A Blog Devoted to UD Innovation, Excellence and Scholarship

Shedding light on dark matter

by | September 18, 2019

Gran Sasso National Laboratory in Italy

ABOVE: By analyzing vast amounts of data collected through noisy sensors at an underground experimental facility at the Gran Sasso National Laboratory in Italy, a research team that includes UD professor Hagit Shatkay aims to detect, identify and localize dark-matter particles. | Photo courtesy the XENON collaboration

UD computer scientist co-leads $1 million project to identify and localize dark-matter particles

Dark matter makes up an estimated 85 percent of the universe, according to scientists. But, despite years of study, scientists still do not know what dark matter is. One of the great challenges for physicists is to reconcile that quandary.

An interdisciplinary research team co-led by Hagit Shatkay, a professor in the Department of Computer and Information Sciences at the University of Delaware, has received a $1 million, two-year grant from the National Science Foundation (NSF) under the “Harnessing the Data Revolution” initiative, to develop computational methods to accelerate data-intensive discovery in astroparticle physics — an important step toward understanding dark matter.

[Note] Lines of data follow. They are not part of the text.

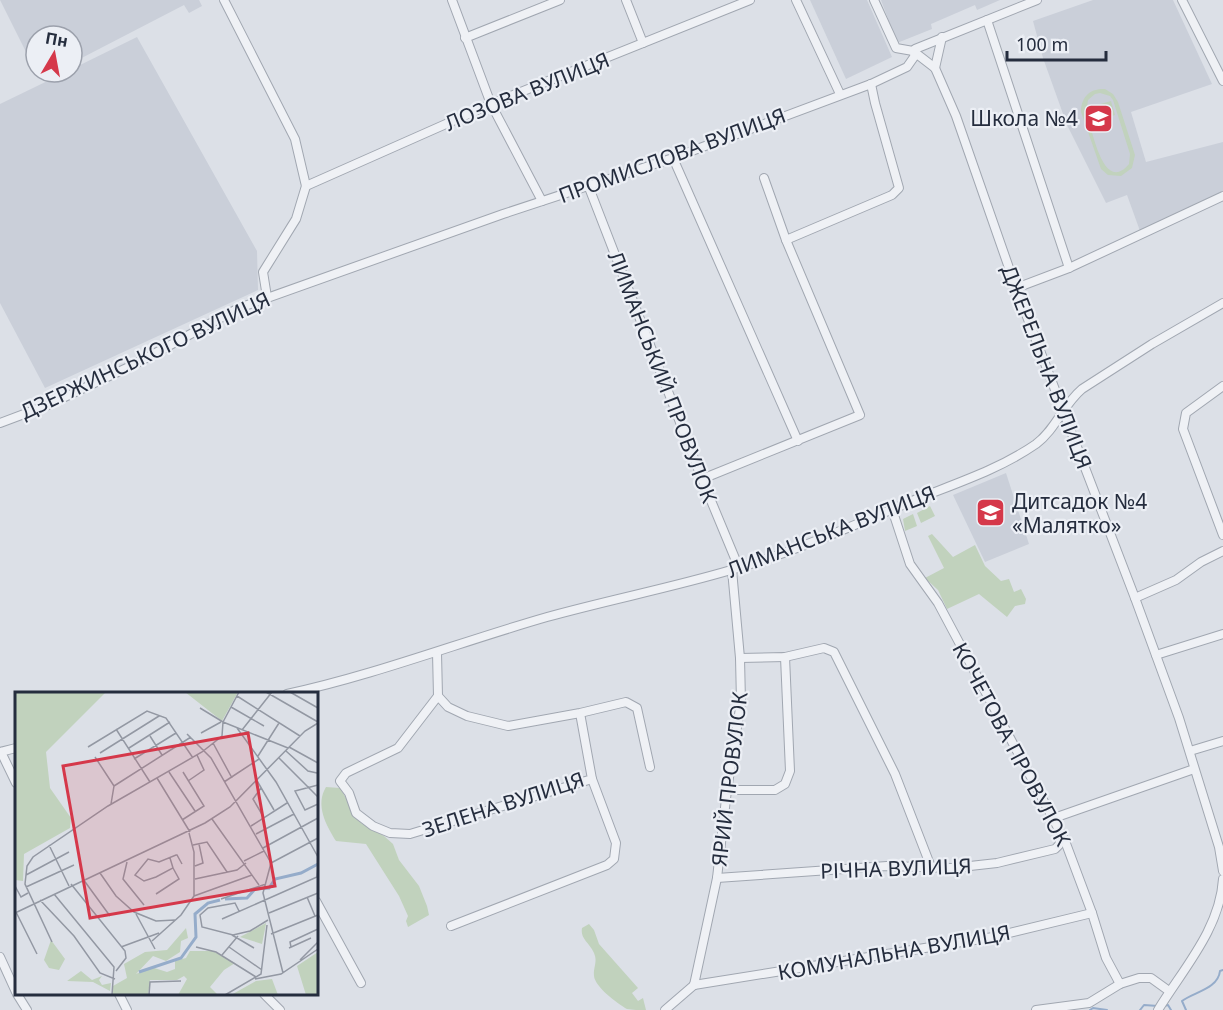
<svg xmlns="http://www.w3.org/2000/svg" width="1223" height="1010" viewBox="0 0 1223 1010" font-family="'Noto Sans',sans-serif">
<rect width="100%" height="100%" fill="#dce0e7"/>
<!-- built -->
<g fill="#cacfd9">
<path d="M0 0H199L202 6 189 13 184 5 72 63V36H36V72Z"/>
<path d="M810 0H867L892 57 846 79Z"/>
<path d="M881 0H1000L977 10 975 5 931 24 932 29 897 43Z"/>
<path d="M1093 0H1173L1212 84 1131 112 1146 162 1223 142V191L1140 231 1127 195 1106 203 1067 125 1043 58 1033 21Z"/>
<path d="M137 37 257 251 258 290 45 388 0 303V104L66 72H72V69Z"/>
<path d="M1006 473 1029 544 985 562 953 495Z"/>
</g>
<!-- green -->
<g fill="#c1d2bd" fill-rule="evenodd">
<path d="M1105 89 1113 94 1118 102 1135 155 1132 168 1121 176 1108 175 1101 169 1081 112C1081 97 1090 88 1105 89ZM1100 93 1110 96 1113 100 1130 154 1129 164C1104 194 1093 133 1088 118L1090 117 1092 122 1115 115 1111 101 1087 108 1089 113H1086L1088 100 1095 94Z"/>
<path d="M930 506 935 516 921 523 917 513Z"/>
<path d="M913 514 917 526 905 531 903 519Z"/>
<path d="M932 534 953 557 975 545 985 566 1001 581 1009 579 1014 592 1021 589 1026 599 1025 604 1015 606 1007 617 979 594 947 609 938 590 925 578 944 568 928 536Z"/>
<path d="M326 787 340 788 361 823 384 836 393 844 399 860 419 886 427 906 429 915 408 927 406 921 408 916 399 896 366 844 336 841C326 825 315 805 326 787Z"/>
<path d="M589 924 594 930 599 944 638 988 632 993 638 1001 643 998 646 1010C640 1010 632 1010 627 1009 618 1004 595 987 594 976 593 967 598 962 594 953 590 943 580 939 582 928Z"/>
</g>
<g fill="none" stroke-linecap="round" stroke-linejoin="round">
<!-- stream -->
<g stroke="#95acca" stroke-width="2">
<path d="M1164 1006 1168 1005 1171 1010"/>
<path d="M1090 1010 1093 1008 1107 1010"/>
<path d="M1140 1010 1144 1005 1158 1006"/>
<path d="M1186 1010 1182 1001C1194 992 1218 989 1220 971L1223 970"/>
</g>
<defs>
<g id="minor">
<path d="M224 0 295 139 306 186 296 219 263 272 267 297"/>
<path d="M452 0 491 104 542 201"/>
<path d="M626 0 643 43"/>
<path d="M796 0 840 94"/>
<path d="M874 0 896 48 913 51 935 68 956 116 1016 288 1135 598 1179 718 1219 847 1223 871"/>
<path d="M1182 0 1223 81"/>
<path d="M987 20 1069 268"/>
<path d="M465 38 560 0"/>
<path d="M935 68 942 37"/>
<path d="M673 158 798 441"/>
<path d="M588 185 702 479 739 568"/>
<path d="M306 186 491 104 750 0"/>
<path d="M786 240 892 195 899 188 875 103 871 84"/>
<path d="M1016 288 1069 268 1223 196"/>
<path d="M1223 386 1186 413 1183 429 1223 535"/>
<path d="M0 423 48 405 135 364 239 308 503 214 673 158 871 84 907 67 914 57 915 49 1037 0"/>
<path d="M702 479 860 415 786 240 764 178"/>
<path d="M892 509 910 564 938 603 1065 841 1092 913 1106 958 1120 984"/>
<path d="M1135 598 1176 580 1201 562 1223 551"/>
<path d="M437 653 438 696"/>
<path d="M1156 655 1223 634"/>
<path d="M740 658 785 657 824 648 834 652 895 774 931 867"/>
<path d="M287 694C375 675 460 642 547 617 608 600 670 588 731 570 795 552 856 524 917 499 957 483 1000 469 1036 444 1056 429 1063 405 1082 389L1152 344 1223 303"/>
<path d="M580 713 592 779 410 834 390 833 373 826 356 813 349 793 340 781 346 773 398 748 438 696 448 707 467 716 508 726 580 713 626 702 637 708 650 767"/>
<path d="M1190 751 1223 741"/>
<path d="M0 752 16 748"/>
<path d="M1 752 16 783"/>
<path d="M727 790H775L785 784 790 771 785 657"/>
<path d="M1054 818 1194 769"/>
<path d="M717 878 887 866 952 868 997 863 1055 849 1059 845 1062 834"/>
<path d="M316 901 361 983"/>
<path d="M451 926 607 865 614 859 616 843 592 779"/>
<path d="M0 957 16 992"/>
<path d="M694 985 717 878 727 790 741 702 740 658 732 570"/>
<path d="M694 985 993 937 1092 913"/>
<path d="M17 994 27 1010"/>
<path d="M119 994 127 1010"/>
<path d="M264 994 280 1010"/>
<path d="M665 1010 694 985"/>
<path d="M1036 1010 1089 1003 1120 984 1139 978H1151L1169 991"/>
<path d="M1158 1010C1183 969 1220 929 1223 879"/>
</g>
</defs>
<!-- minor casing -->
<use href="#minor" stroke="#a1a7b1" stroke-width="10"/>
<!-- minor -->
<use href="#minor" stroke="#eff1f5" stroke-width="8"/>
</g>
<!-- icons -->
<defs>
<symbol id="school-square" viewBox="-11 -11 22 22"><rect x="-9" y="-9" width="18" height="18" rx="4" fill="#d5384a" stroke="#eceff5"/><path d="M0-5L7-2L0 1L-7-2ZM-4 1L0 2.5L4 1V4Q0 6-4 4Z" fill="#fff"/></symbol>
</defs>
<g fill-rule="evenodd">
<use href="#school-square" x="1082" y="102" width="33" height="33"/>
<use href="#school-square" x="974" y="496" width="33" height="33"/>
</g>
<g text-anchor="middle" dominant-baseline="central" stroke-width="4.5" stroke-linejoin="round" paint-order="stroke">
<!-- street labels -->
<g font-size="21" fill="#252d3e" stroke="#eceff5">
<text transform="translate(527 91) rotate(-22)">ЛОЗОВА ВУЛИЦЯ</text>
<text transform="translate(672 155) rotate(-20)">ПРОМИСЛОВА ВУЛИЦЯ</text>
<text transform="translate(145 355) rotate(-25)">ДЗЕРЖИНСЬКОГО ВУЛИЦЯ</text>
<text transform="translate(1047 367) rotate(69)">ДЖЕРЕЛЬНА ВУЛИЦЯ</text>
<text transform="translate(663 377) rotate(69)">ЛИМАНСЬКИЙ ПРОВУЛОК</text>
<text transform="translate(831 531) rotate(-21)">ЛИМАНСЬКА ВУЛИЦЯ</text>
<text transform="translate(1012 744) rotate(62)">КОЧЕТОВА ПРОВУЛОК</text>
<text transform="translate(729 779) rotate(-83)">ЯРИЙ ПРОВУЛОК</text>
<text transform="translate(503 804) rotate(-18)">ЗЕЛЕНА ВУЛИЦЯ</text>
<text transform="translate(896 868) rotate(-2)">РІЧНА ВУЛИЦЯ</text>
<text transform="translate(894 952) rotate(-10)">КОМУНАЛЬНА ВУЛИЦЯ</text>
</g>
<!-- poi labels -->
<g font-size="21" fill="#252d3e" stroke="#eceff5" text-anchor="end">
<text x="1078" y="118">Школа №4</text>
<text x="1012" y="501" text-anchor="start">Дитсадок №4<tspan x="1012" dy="24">«Малятко»</tspan></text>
</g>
</g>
<!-- overview -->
<g transform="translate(15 692)">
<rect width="303" height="303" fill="#dce0e7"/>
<path d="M0 0H91L31 60 35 96 56 126 55 136 9 162 8 189 0 188ZM170 0H223L207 29ZM251 232 247 252 225 245 251 231ZM171 236 173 246 166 249 165 260 151 269 138 264 121 282 136 275 152 280 160 277V269L171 266 175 259H198L220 271 209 278 195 295 203 303H163L172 287 169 284 162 288H135L133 303H98V294L112 286 109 272 130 260 152 258ZM36 248 50 267 44 278 34 276 29 268ZM303 260V303H291L282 274ZM66 279 77 288 87 284 84 288 87 293 96 291 95 299 78 290 52 289ZM257 287 263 303H216L241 289Z" fill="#c1d2bd"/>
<path fill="none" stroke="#95acca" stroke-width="3" d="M210 207 232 206 240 197 254 196 260 187 286 181 303 172M124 280 166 266 181 245 180 222 193 211 205 208"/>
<path fill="none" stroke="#9398a3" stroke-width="1.5" d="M251 0 303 30M275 0 303 16M222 4 285 44M216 15 249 34M185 16 208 30 273 56M208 30 224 0M222 36 261 90 303 165M101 37 135 90M227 38 257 0M186 41 206 30M172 42 196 66 256 171 248 201 268 281M135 44 147 63M198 51 217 86M73 55 132 19 151 26 178 66M274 55 303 71M114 56 155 30M271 59 293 79 302 81M85 61 144 24M243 64 264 31M80 65 99 94 96 112M264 66 303 105M119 67 161 41M154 80 180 119M142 86 175 140M241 87 259 118M173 89 189 78 182 63M209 90 244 67M303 93 280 99 290 118 303 112M99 94 176 45M246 96 238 107 248 124M197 127 244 193M167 128 189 114 168 80M236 134 272 111M174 141 179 160V204M241 142 279 122M34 153 54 194M178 153 192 150 212 180M248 156 303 126M155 166 158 176 141 185 129 189 120 183 133 167 144 170 161 163H162L167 172M229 169 249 159M112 170 108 187 129 213M256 171 303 146M180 174 188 171 184 152M85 181 101 204 119 220 141 229 160 228M11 183 54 160M68 187 95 224M180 187 222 178 231 171M56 192 110 259 111 266 101 279M0 194 6 205 13 201M11 195 59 173M39 202 99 275 97 303M141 202 164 187 158 176M179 204 237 183M292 205 300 224M206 207 251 192M25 208 59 244 85 281 100 287M224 219 220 211 193 216 185 223 187 235 218 243 235 239 253 228M1 220 22 262M0 221 190 131 215 115 290 39 303 31M254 221 303 201M121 222 140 257M207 227 302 185 303 174M256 242 303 223M217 243 239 256M137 249 166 223 179 204M37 250 10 192 12 174 18 165 93 114 187 60 207 44 208 30M106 255 144 241M181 255 201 260 241 285M214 255 247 278M276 255 275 250 303 237M274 256 296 246M207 263 223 244M285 268 303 250M240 287 266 282 303 257M134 303 135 290 166 289M210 303 246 282 252 233"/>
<path fill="#d5384a" fill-opacity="0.15" stroke="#d5384a" stroke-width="3" d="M233 41 260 194 75 226 48 74Z"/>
<rect width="303" height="303" fill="none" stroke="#252d3e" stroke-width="3"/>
</g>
<!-- north arrow -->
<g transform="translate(54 54) rotate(10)"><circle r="28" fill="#eceff5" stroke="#9ca1ac" stroke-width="1.5"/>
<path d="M0-4.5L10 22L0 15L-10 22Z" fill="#d5384a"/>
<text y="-9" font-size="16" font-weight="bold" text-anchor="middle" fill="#252d3e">Пн</text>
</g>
<!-- scale -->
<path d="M1007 51v9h99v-9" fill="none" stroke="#252d3e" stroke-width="3"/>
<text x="1016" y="51" font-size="18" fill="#252d3e" stroke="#eceff5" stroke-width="4.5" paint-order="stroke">100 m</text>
</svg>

The project is planned as a case-study in domain-enhanced data science that will be applicable and extended to other data-intensive scientific fields such as meteorology and oceanography.

By analyzing vast amounts of data collected through noisy sensors at an underground experimental facility at the Gran Sasso National Laboratoryin Italy, the team aims to detect, identify and localize dark-matter particles. The rich data sets generated by these sensors provide an ideal development ground for computational methods that could be useful well beyond particle physics. The research team anticipates that their methods will be broadly applicable to other scientific fields in which large quantities of noisy data is gathered from sensors in the hope of deciphering phenomena that we cannot directly observe or comprehend. As these sciences become increasingly data intensive, computational methods that incorporate domain knowledge will be required to make sense of the data.

Shatkay, a principal investigator, shares the grant with principle investigators Christopher Tunnell, an assistant professor of physics, astronomy and computer science at Rice University, and Waheed Bajwa, an associate professor of electrical and computer engineering and of statistics at Rutgers University. Tunnell will lead the project as he is a member of the XENON collaborative experiment, aiming to detect dark matter.